Chrome OS Benchmarked Against Moblin, Ubuntu Netbook, More
An anonymous reader writes "Using the latest build of Google's Chromium OS source code, Phoronix built it out to run on a Samsung netbook and ran sixteen benchmarks, putting it up against Moblin 2.1, Ubuntu Netbook Remix 9.10, openSUSE 11.2, and Fedora 12. They ran some of their usual desktop benchmarks (encoding, video, etc..), but more interestingly they ran a number of battery, CPU usage, and memory consumption tests under different settings that show some of the advantages and disadvantages for each of the Linux distributions, and spotted a few bugs along the way."
Similar linux kernels perform mostly similarly on identical hardware, except for the pre-production one that they probably haven't bothered to polish for any particular real-world hardware yet.
All the distros were very close in performance with the exception of one or two benchmarks. 10% is not a perceptable difference. Wake me up when Chrome fever is over and something interesting is posted about it.
After logging in slashdot still does not take you back to the page you were on. It's been that way for 20 years.
Chromium's power management may not suck. It seems that Chromium is not using EIST, so the processor is always running at 1600 MHz whereas the other distros could scale the processor down to 800 MHz to save power. Given that this system had a SSD, the CPU likely accounts for the vast majority of power consumption.
But otherwise it was a pretty bland review.
The road to tyranny has always been paved with claims of necessity.
Linux is an operating system. Chrome is a customized linux distrbution and therefore an operating system. Even if you don't like it.
Actually, it will show which distribution will run best on your specific hardware. I agree that it's not meaningful to most. However, most is not all.
As I watched the Google Chrome OS rollout, it occurred to me that, when it comes down to it, Chrome isn't so much a full OS as it is a program loader, a la DOS. As the presenter explained, most of what an OS does Chrome *won't* do- no scheduler, no other apps, barely a file system, etc. What it will do is load a Web browser, and then get out of the way. That strikes me as rather similar to the experience I had back in the day using SLIPNot to simulate a graphical browser over a SLIP connection.

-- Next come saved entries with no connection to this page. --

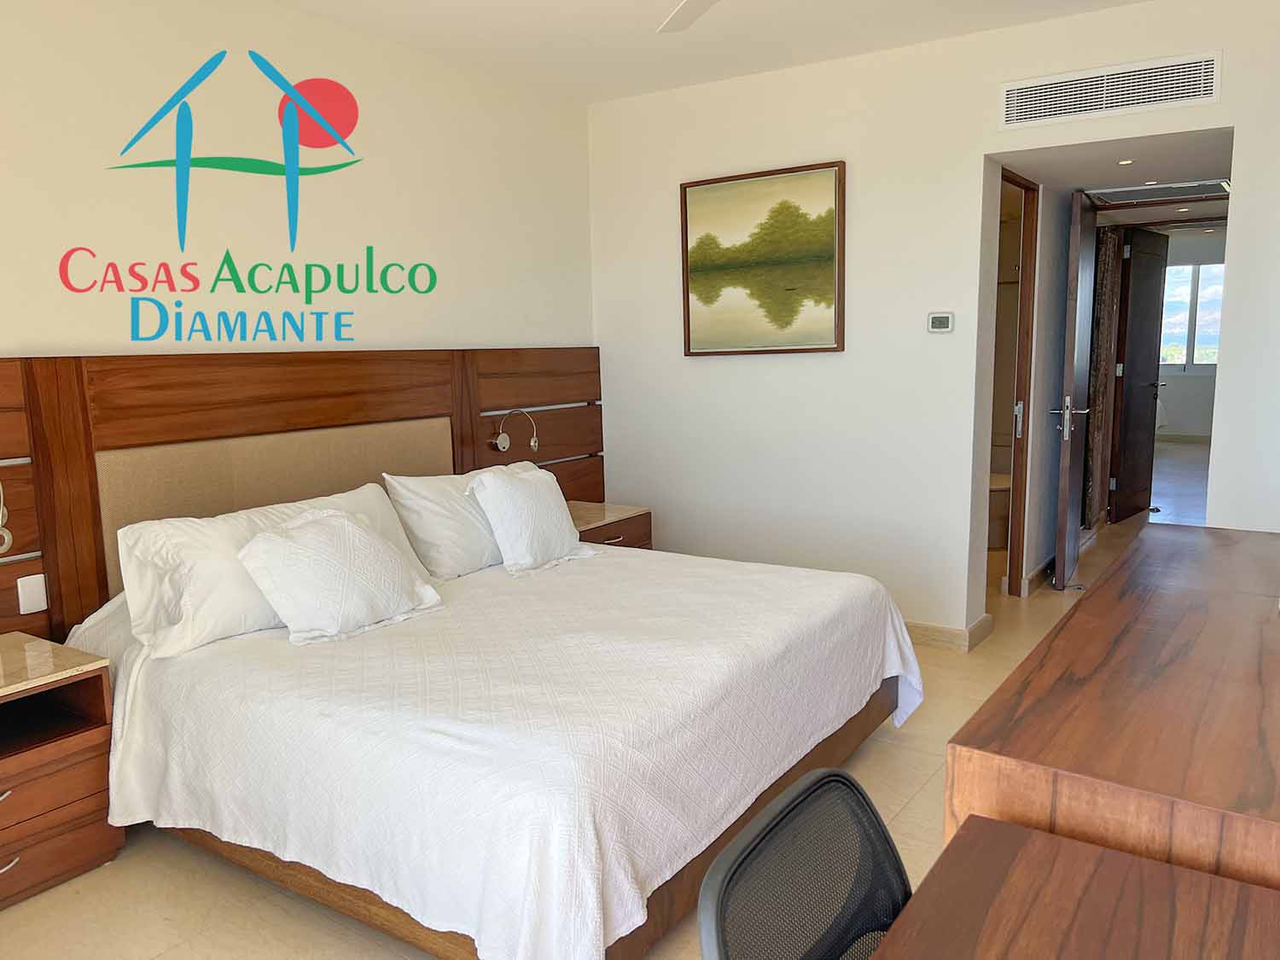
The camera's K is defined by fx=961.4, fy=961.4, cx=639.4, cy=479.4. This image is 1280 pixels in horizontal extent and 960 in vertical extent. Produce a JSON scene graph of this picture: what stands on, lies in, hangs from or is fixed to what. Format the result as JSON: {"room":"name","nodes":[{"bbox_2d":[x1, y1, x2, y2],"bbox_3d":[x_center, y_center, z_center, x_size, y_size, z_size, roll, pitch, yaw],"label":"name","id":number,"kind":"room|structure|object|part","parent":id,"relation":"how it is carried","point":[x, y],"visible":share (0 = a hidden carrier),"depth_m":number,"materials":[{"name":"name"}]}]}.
{"room":"bedroom","nodes":[
{"label":"bedroom","id":0,"kind":"room"},
{"bbox_2d":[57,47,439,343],"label":"logo","id":1,"kind":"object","parent":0,"point":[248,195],"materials":[{"name":"multicoloured"}]},
{"bbox_2d":[0,0,599,354],"bbox_3d":[-1.600,-0.345,3.262,0.133,2.668,4.754,4,10,34],"label":"left wall","id":2,"kind":"structure","parent":0,"point":[78,211],"depth_m":3.49,"materials":[{"name":"beige paint"}]},
{"bbox_2d":[0,344,599,646],"bbox_3d":[-1.242,0.161,3.621,0.079,1.266,3.403,4,10,34],"label":"headboard","id":3,"kind":"object","parent":2,"relation":"attached to","point":[14,398],"visible":0.76,"depth_m":3.39,"materials":[{"name":"brown wood"}]},
{"bbox_2d":[0,479,14,555],"bbox_3d":[-1.881,0.065,2.677,0.134,0.354,0.211,4,10,34],"label":"reading lamp","id":4,"kind":"object","parent":3,"relation":"attached to","point":[1,509],"visible":0.99,"depth_m":2.74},
{"bbox_2d":[16,573,47,614],"bbox_3d":[-1.817,0.343,2.876,0.013,0.110,0.071,4,10,34],"label":"light switch","id":5,"kind":"object","parent":3,"relation":"attached to","point":[35,598],"visible":0.99,"depth_m":2.87,"materials":[{"name":"white plastic"}]},
{"bbox_2d":[490,407,538,453],"bbox_3d":[-0.570,-0.227,4.368,0.239,0.192,0.138,4,10,34],"label":"reading lamp","id":6,"kind":"object","parent":3,"relation":"attached to","point":[502,445],"visible":0.99,"depth_m":4.35,"materials":[{"name":"metal"}]},
{"bbox_2d":[43,473,1192,959],"bbox_3d":[2.209,0.715,4.841,4.748,0.100,12.314,4,10,34],"label":"floor","id":7,"kind":"structure","parent":0,"point":[864,759],"depth_m":2.59,"materials":[{"name":"beige tile"}]},
{"bbox_2d":[0,629,118,912],"bbox_3d":[-1.805,0.806,2.500,0.493,0.580,0.643,4,10,34],"label":"nightstand","id":8,"kind":"object","parent":7,"relation":"on","point":[8,762],"visible":1,"depth_m":2.54,"materials":[{"name":"brown wood"}]},
{"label":"drawer handle","id":9,"kind":"part","parent":8,"relation":"part of","materials":[{"name":"silver metal"}]},
{"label":"drawer","id":10,"kind":"part","parent":8,"relation":"part of","materials":[{"name":"brown wood"}]},
{"bbox_2d":[69,510,918,959],"bbox_3d":[-0.373,0.542,3.044,2.068,0.870,2.111,4,10,34],"label":"bed","id":11,"kind":"object","parent":7,"relation":"on","point":[311,748],"visible":0.95,"depth_m":2.39,"materials":[{"name":"white fabric"}]},
{"bbox_2d":[107,482,415,658],"bbox_3d":[-1.121,0.245,3.033,0.342,0.355,0.970,4,10,34],"label":"pillow","id":12,"kind":"object","parent":11,"relation":"on","point":[221,526],"visible":0.61,"depth_m":2.76,"materials":[{"name":"white fabric"}]},
{"bbox_2d":[232,504,444,644],"bbox_3d":[-0.913,0.268,2.937,0.316,0.330,0.589,4,10,34],"label":"pillow","id":13,"kind":"object","parent":11,"relation":"on","point":[311,541],"visible":0.99,"depth_m":2.83,"materials":[{"name":"white fabric"}]},
{"bbox_2d":[384,463,541,579],"bbox_3d":[-0.634,0.141,3.765,0.311,0.362,0.747,4,10,34],"label":"pillow","id":14,"kind":"object","parent":11,"relation":"on","point":[417,531],"visible":0.6,"depth_m":3.52,"materials":[{"name":"white fabric"}]},
{"bbox_2d":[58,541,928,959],"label":"bedspread","id":15,"kind":"object","parent":11,"relation":"on","point":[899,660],"visible":0.8,"depth_m":2.31,"materials":[{"name":"white fabric"}]},
{"bbox_2d":[461,462,599,576],"bbox_3d":[-0.410,0.138,3.705,0.295,0.371,0.534,4,10,34],"label":"pillow","id":16,"kind":"object","parent":11,"relation":"on","point":[533,496],"visible":1,"depth_m":3.58,"materials":[{"name":"white fabric"}]},
{"bbox_2d":[566,500,653,549],"bbox_3d":[-0.280,0.443,4.660,0.486,0.565,0.592,4,10,34],"label":"nightstand","id":17,"kind":"object","parent":7,"relation":"on","point":[616,531],"visible":0.25,"depth_m":4.58,"materials":[{"name":"brown wood"}]},
{"bbox_2d":[696,768,912,959],"bbox_3d":[0.377,0.834,1.096,0.597,0.814,0.595,4,10,34],"label":"office chair","id":18,"kind":"object","parent":7,"relation":"on","point":[841,778],"visible":0.94,"depth_m":1.21,"materials":[{"name":"black fabric"}]},
{"bbox_2d":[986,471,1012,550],"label":"cabinet","id":19,"kind":"object","parent":7,"relation":"on","point":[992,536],"visible":0.33,"depth_m":6.21,"materials":[{"name":"brown wood"}]},
{"bbox_2d":[864,813,1279,959],"bbox_3d":[0.362,0.918,0.721,0.594,0.712,1.227,4,10,34],"label":"desk","id":20,"kind":"object","parent":7,"relation":"on","point":[1061,846],"visible":0.99,"depth_m":1.11,"materials":[{"name":"brown wood"}]},
{"bbox_2d":[942,523,1279,895],"bbox_3d":[1.141,0.677,1.936,0.563,0.807,1.678,4,10,34],"label":"wooden dresser","id":21,"kind":"object","parent":7,"relation":"on","point":[1010,743],"visible":0.83,"depth_m":1.42,"materials":[{"name":"brown wood"}]},
{"bbox_2d":[1107,224,1169,522],"bbox_3d":[3.708,-0.770,7.111,0.154,2.072,0.775,7,11,43],"label":"wooden door","id":22,"kind":"structure","parent":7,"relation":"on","point":[1120,485],"depth_m":7.03,"materials":[{"name":"brown wood"}]},
{"bbox_2d":[260,0,1162,104],"bbox_3d":[0.221,-1.564,1.953,4.361,0.114,4.957,4,10,34],"label":"ceiling","id":23,"kind":"structure","parent":0,"point":[602,95],"depth_m":3.84,"materials":[{"name":"white paint"}]},
{"bbox_2d":[658,0,719,32],"bbox_3d":[0.267,-1.386,2.249,1.227,0.343,1.221,4,10,34],"label":"ceiling fan","id":24,"kind":"object","parent":23,"relation":"hanging from","point":[674,20],"visible":0.98,"depth_m":2.82,"materials":[{"name":"white"}]},
{"bbox_2d":[586,0,1279,646],"bbox_3d":[1.409,-0.538,4.129,3.973,2.626,0.136,4,10,34],"label":"back wall","id":25,"kind":"structure","parent":0,"point":[965,152],"depth_m":4.30,"materials":[{"name":"white paint"}]},
{"bbox_2d":[679,160,847,354],"bbox_3d":[0.562,-1.014,4.514,0.841,0.839,0.033,4,10,34],"label":"framed picture","id":26,"kind":"object","parent":25,"relation":"attached to","point":[684,200],"visible":0.99,"depth_m":4.49},
{"bbox_2d":[926,311,954,332],"bbox_3d":[1.298,-0.678,4.149,0.109,0.088,0.025,4,10,34],"label":"thermostat","id":27,"kind":"object","parent":25,"relation":"attached to","point":[936,321],"visible":0.98,"depth_m":4.14,"materials":[{"name":"white plastic"}]},
{"bbox_2d":[903,615,995,652],"bbox_3d":[0.765,0.653,4.792,2.005,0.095,0.215,4,10,34],"label":"baseboard","id":28,"kind":"structure","parent":25,"relation":"attached to","point":[928,627],"depth_m":4.34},
{"bbox_2d":[996,49,1223,129],"bbox_3d":[1.762,-1.469,3.638,0.756,0.179,0.014,4,10,34],"label":"air vent","id":29,"kind":"object","parent":25,"relation":"attached to","point":[1164,98],"visible":0.99,"depth_m":3.62,"materials":[{"name":"white metal"}]},
{"bbox_2d":[1021,178,1070,590],"bbox_3d":[2.380,-0.687,5.516,0.114,2.443,1.515,4,10,34],"label":"hallway wall","id":30,"kind":"structure","parent":0,"point":[1061,302],"depth_m":5.14,"materials":[{"name":"white paint"}]},
{"bbox_2d":[989,168,1040,597],"bbox_3d":[1.765,-0.377,4.707,0.148,2.094,0.677,4,10,34],"label":"door frame","id":31,"kind":"structure","parent":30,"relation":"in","point":[1010,568],"depth_m":4.90,"materials":[{"name":"brown wood"}]},
{"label":"strike plate","id":32,"kind":"part","parent":31,"relation":"part of","materials":[{"name":"silver metal"}]},
{"bbox_2d":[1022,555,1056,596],"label":"baseboard","id":33,"kind":"structure","parent":30,"relation":"attached to","point":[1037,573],"depth_m":5.28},
{"bbox_2d":[1052,188,1096,588],"bbox_3d":[2.376,-0.474,5.258,0.147,2.076,0.734,4,10,34],"label":"open door","id":34,"kind":"structure","parent":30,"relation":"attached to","point":[1063,466],"depth_m":5.02,"materials":[{"name":"brown wood"}]},
{"bbox_3d":[2.238,-0.330,5.054,0.172,0.223,0.165,4,10,34],"label":"door handle","id":35,"kind":"part","parent":34,"relation":"part of","materials":[{"name":"silver metal"}]},
{"bbox_2d":[1082,217,1120,526],"bbox_3d":[3.150,-0.731,6.580,0.095,2.054,0.454,4,10,34],"label":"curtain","id":36,"kind":"object","parent":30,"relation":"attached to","point":[1106,286],"visible":0.65,"depth_m":6.50,"materials":[{"name":"brown fabric"}]},
{"bbox_2d":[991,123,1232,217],"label":"hallway ceiling","id":37,"kind":"structure","parent":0,"point":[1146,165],"depth_m":4.36,"materials":[{"name":"white paint"}]},
{"bbox_2d":[1116,157,1135,165],"bbox_3d":[2.156,-1.408,4.263,0.095,0.015,0.097,4,10,34],"label":"recessed light","id":38,"kind":"object","parent":37,"relation":"in","point":[1125,162],"visible":0.97,"depth_m":4.25,"materials":[{"name":"white"}]},
{"bbox_2d":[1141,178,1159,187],"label":"recessed light","id":39,"kind":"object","parent":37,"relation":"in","point":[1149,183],"visible":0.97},
{"bbox_2d":[1086,179,1229,207],"bbox_3d":[2.694,-1.500,5.021,0.668,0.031,0.519,4,10,34],"label":"ceiling vent","id":40,"kind":"object","parent":37,"relation":"in","point":[1175,192],"visible":0.96,"depth_m":4.98,"materials":[{"name":"grey metal"}]},
{"bbox_2d":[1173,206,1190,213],"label":"recessed light","id":41,"kind":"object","parent":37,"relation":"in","point":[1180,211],"visible":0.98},
{"bbox_2d":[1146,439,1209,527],"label":"hallway floor","id":42,"kind":"structure","parent":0,"point":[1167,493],"depth_m":8.59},
{"bbox_2d":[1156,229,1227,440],"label":"far wall","id":43,"kind":"structure","parent":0,"point":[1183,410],"depth_m":11.76,"materials":[{"name":"white paint"}]},
{"bbox_2d":[1158,260,1224,371],"bbox_3d":[6.774,-2.002,11.817,1.395,1.337,0.100,4,10,34],"label":"window","id":44,"kind":"structure","parent":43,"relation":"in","point":[1180,358],"depth_m":11.80,"materials":[{"name":"white glass"}]}
]}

This isn't a criticism; far from it. It may just be that precisely what netbooks need is a program loader to start a Web browser + then get out of the way, rather than a full-fledged OS to tax their limited- by design- resources.
Now, if I could just find a way to load SLIPNot on my Eee...
-Z
I think ChromeOS will be very useful as a second boot choice, when you are in a hurry (airport, hotspot, whatever) and need some info on the internet quick. Just turn on your netbook and get your info in a few seconds. To do the real job you have the OS of your choice as the primary boot (Linux or Windows)
I know, I know, you can always use hibernation and be also ready in a few more seconds, but note every note(net)book likes the hibernation.
Just my 2 pesos.
Not really; Chromium OS is designed to run one single application. Its performance for video encoding or 7-zip compression is completely meaningless; it will never be running any of those applications. Heck, they did all sorts of I/O benchmarks when Chrome OS doesn't really touch the disk except for caching.
The only meaningful benchmarks they could have run would be to compare various browser benchmarks between Chromium OS and Chrome running on different platforms on the same hardware.
A more appropriate name for it is "Chrome Fullscreen".
An even more appropriate name for it is "Chrome's Google-Confusion-Fest". Because Google is starting to bewilder me with parallel, seemingly conflicting options!
1) There's Chromium O/S, which is pretty much just a Linux distro with a browser.
2) There's Android O/S, which is pretty much just a Linux distro with a browser, that's incompatible with Chromium.
3) There's Google Gears, which is pretty cool, but doesn't work with Chromium O/S, or Chrome the browser.
4) There's Chrome itself, whicch is just a browser, without a distro of any kind, and paradoxically, doesn't work on Linux.
In short, while Google has been lobbing all this juicy-looking stuff out onto the marketplace, it's been set up in such a way as the boxes are likely to fall on anxious developers.
This looks to me more like a minefield than a fruited plain!
Come on, Google! If you want me, a developer, to "jump on board" with your stuff, you'd better get it all talking to each other, because your deeply fragmented product lines are causing me to shun your products.
I have no problem with your religion until you decide it's reason to deprive others of the truth.